In the weeks before his bank collapsed last year, exacerbating the largest banking crisis in a generation, First Republic’s chief executive, James Herbert, was busy selling millions of dollars’ worth of his shares in the company.
The sales, which netted the executive and his family nearly $7 million over the six months that preceded First Republic’s demise, were waved through by Mr. Herbert’s personal bankers at Morgan Stanley without their passing any judgment on whether he was trading on insider information, according to a settlement with Massachusetts securities regulators released on Friday.
The trades helped Mr. Herbert avoid a “complete loss,” the settlement said, when First Republic was deemed insolvent and seized by regulators in May 2023.
As is customary in such cases, Morgan Stanley did not admit or deny wrongdoing, though it will pay $2 million in fines to the State of Massachusetts, where regulators have been active policing financial services firms. The settlement did not name Mr. Herbert but described the seller of the shares as a “former chief executive and insider” of First Republic.

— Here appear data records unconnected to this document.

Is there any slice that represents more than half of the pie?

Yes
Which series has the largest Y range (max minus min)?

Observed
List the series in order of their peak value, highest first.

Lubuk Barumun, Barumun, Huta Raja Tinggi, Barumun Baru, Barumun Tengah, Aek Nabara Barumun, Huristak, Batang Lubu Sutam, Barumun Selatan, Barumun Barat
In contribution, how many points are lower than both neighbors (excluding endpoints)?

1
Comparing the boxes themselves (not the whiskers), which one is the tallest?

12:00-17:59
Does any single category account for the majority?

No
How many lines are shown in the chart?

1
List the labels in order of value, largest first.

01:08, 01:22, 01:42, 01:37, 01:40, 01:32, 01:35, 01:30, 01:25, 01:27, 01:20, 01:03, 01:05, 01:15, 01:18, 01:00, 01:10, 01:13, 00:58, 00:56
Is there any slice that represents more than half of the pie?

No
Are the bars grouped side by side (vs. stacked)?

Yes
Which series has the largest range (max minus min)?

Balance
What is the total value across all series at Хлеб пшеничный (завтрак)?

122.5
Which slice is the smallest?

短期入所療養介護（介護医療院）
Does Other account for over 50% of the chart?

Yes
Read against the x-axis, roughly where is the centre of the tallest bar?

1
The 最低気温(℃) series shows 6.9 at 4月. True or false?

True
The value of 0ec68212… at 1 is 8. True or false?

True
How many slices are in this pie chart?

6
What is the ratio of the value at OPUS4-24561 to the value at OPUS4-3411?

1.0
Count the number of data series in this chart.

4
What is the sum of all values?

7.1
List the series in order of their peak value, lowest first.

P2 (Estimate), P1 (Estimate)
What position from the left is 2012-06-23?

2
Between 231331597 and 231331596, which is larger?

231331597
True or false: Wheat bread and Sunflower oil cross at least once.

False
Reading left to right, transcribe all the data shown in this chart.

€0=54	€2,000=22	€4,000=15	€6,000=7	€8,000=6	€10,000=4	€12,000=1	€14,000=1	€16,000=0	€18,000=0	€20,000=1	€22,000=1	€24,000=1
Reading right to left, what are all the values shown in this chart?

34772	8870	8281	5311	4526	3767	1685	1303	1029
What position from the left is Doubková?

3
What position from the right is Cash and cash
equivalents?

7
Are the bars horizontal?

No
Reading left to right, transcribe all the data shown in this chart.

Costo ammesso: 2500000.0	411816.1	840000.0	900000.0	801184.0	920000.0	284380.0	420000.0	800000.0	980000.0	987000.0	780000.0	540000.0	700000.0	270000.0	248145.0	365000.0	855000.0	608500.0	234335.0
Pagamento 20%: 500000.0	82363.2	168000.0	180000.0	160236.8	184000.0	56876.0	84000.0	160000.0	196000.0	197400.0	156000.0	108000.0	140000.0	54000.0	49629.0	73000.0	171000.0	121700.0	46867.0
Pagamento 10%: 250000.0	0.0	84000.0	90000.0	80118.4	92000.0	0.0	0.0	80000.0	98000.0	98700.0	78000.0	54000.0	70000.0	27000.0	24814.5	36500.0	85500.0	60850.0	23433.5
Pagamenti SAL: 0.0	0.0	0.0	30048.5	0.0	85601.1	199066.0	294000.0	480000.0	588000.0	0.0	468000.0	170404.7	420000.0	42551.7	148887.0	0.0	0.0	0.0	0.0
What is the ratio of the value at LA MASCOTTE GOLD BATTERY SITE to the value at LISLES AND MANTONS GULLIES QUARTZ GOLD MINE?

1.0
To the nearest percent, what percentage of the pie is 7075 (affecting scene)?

A spokesman for Mr. Herbert declined to comment.
A spokeswoman for Morgan Stanley said the bank was “pleased” to have resolved the matter. Most of First Republic has since been absorbed by JPMorgan Chase.
The unraveling of First Republic shocked many because Mr. Herbert, who founded the bank in 1985, had built it into one of the more admired lenders in the industry by catering to wealthy savers and start-up companies.
His actions have since come under scrutiny. As the bank’s customers were pulling out their funds, the CNBC host Jim Cramer reported that Mr. Herbert had assured him that the bank was doing “business as usual,” and that there were “not any sizable number of people wanting their money” back.
Morgan Stanley’s actions had mostly evaded attention, but the settlement this week shows that the bank’s employees did not take even basic steps to ensure that Mr. Herbert’s trading was permissible. In one instance, a Morgan Stanley “monitoring officer” mistakenly concluded that there was no connection between First Republic and Mr. Herbert.
“As a compliance supervisor later testified, a straightforward internet search would have revealed the connection,” the settlement said.